The mystery behind the missing Malaysia Airlines flight MH370 has gotten deeper as an air crash investigator has claimed that the plane was piloted until it crashed into the sea. Senior air crash expert Larry Vance has said that the wing flaperon found on Reunion Island in 2015 did not break, but it gradually eroded as it entered the waters.
The new claim has given impetus to the suspicion that the aircraft could be located farther away from the current search area in the Southern Indian Ocean. Experts are also examining another wing part found in Tanzania in June – recently confirmed to be “most certainly” from the missing plane – to ascertain the final hours of the flight.
While several theories have surfaced in the recent past over the mysterious disappearance of the flight including one that states the plane’s pilot, Zaharie Ahmad Shah, had allegedly practiced a suicide route towards the Indian Ocean prior to the incident on his home simulator. This led investigators to probe, whether the plane was deliberately brought down by Shah.
In a recent TV interview, Vance said that the flaperon found on Reunion Island – confirmed by French analysts to have come from the missing Boeing 777 – was the strongest clue found so far that indicates the aircraft was flown into the Indian Ocean.

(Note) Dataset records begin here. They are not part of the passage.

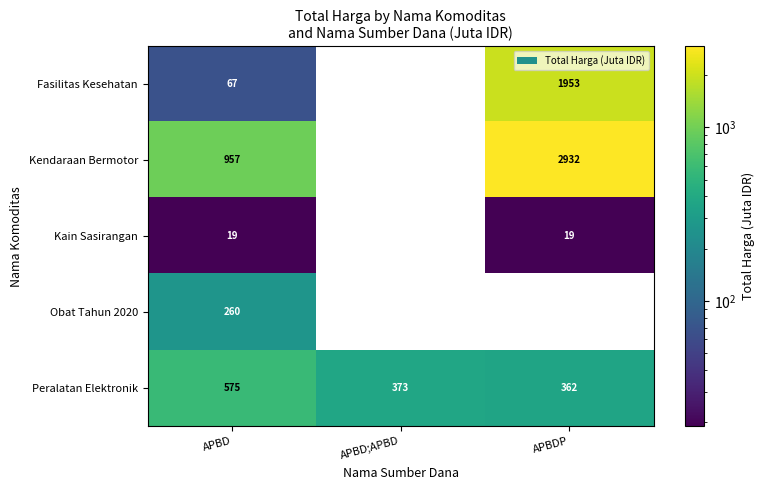

At which category is the sum across all series the highest?

APBDP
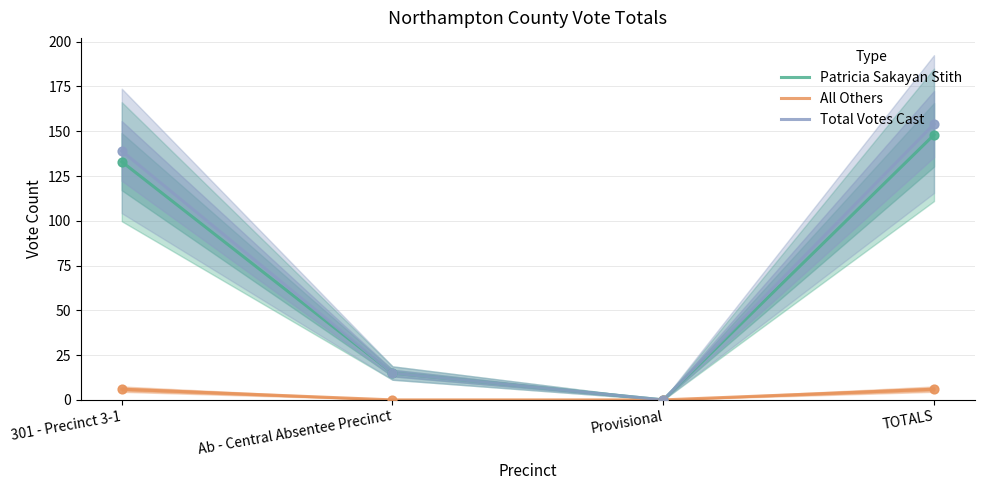

What is the total value across all series at 301 - Precinct 3-1?

278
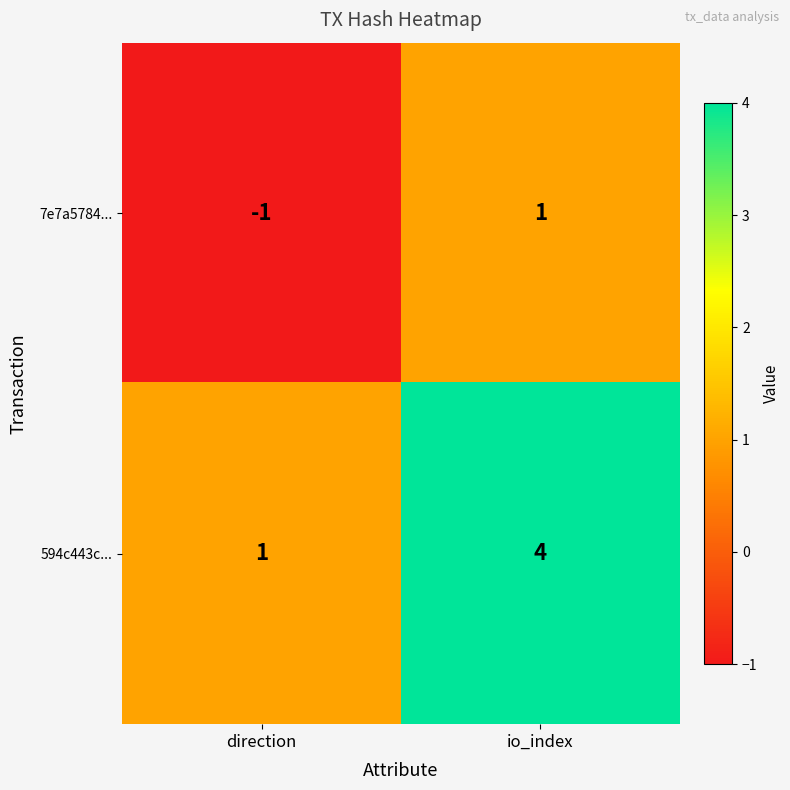

Reading left to right, extract all data points from this chart.

7e7a5784...: direction=-1	io_index=1
594c443c...: direction=1	io_index=4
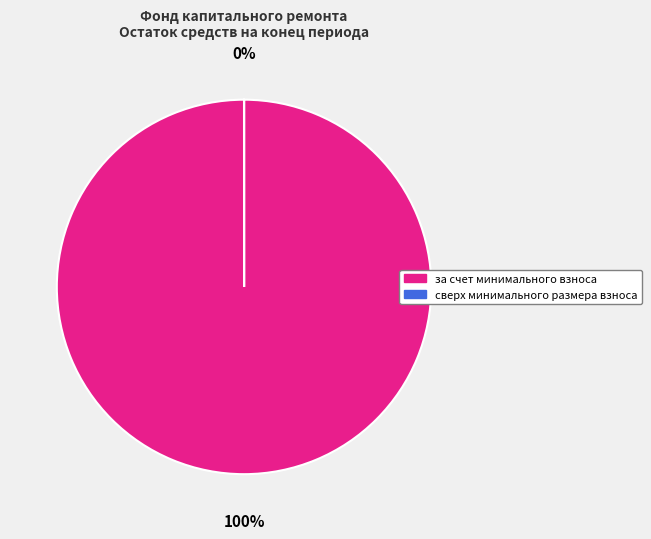

What is the majority slice?

за счет минимального взноса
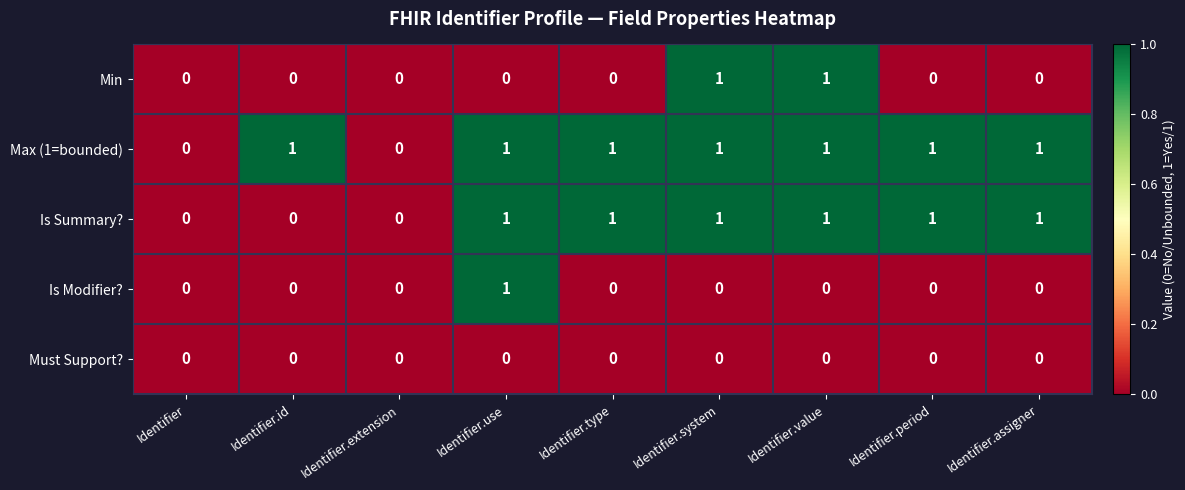

The value of Is Modifier? at Identifier.id is 0. True or false?

True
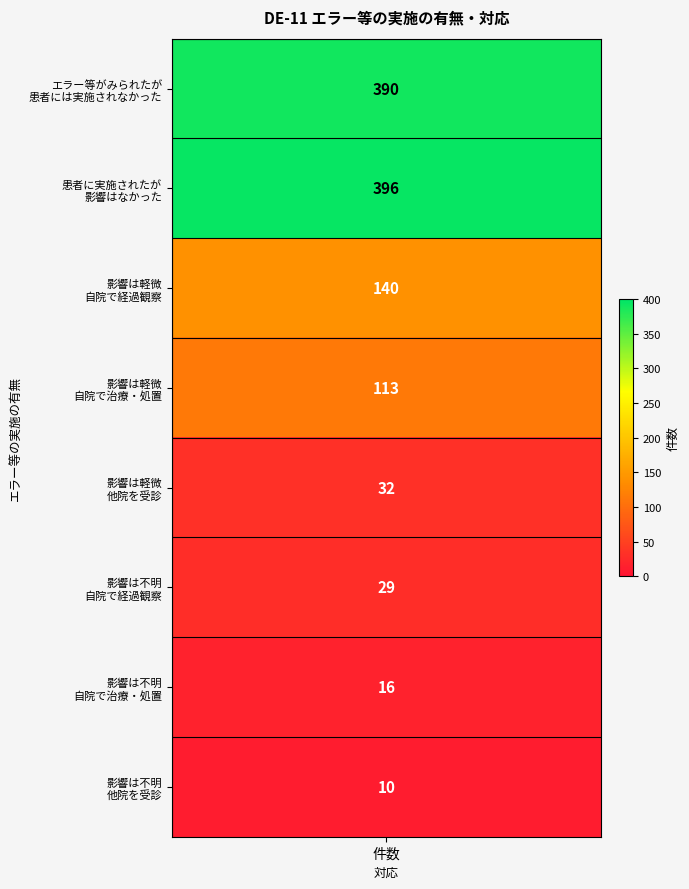

Reading left to right, extract all data points from this chart.

0=390	1=396	2=140	3=113	4=32	5=29	6=16	7=10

“It wasn’t broken off. If it was broken off, it would be a clean break. You couldn’t even break that thing. I know from experience that it’s wide,” he said on Channel 9’s 60 Minutes and added, “If you wanted to break that off, you couldn’t do it and make it look like that. That had to be eroded away.”
Although investigators have gone ahead with the theory that the plane as unmanned during its final hours and crashed into the sea after it ran out of fuel, Peter Foley, search manager for the Australian Transport Safety Bureau (ATSB), said they had not ruled out the possibility of someone being in control of the flight until the end.
“We are actively looking for evidence to support that,” he said. “The fact is we’ve got a bit of hard data that says the aircraft was in a rapid rate of descent. We’ve got a rate of descent that’s between 12,000 and 20,000 feet a minute,” Foley added, explaining the basis of their currently presumed theory.
He also admitted the ATSB had seen “some analysis from the French” to suggest a possibility that the flaperon was in a deployed state when it entered the water.
The plane went missing in March 2014 with 239 people on board while it was en route to Beijing from Kuala Lumpur.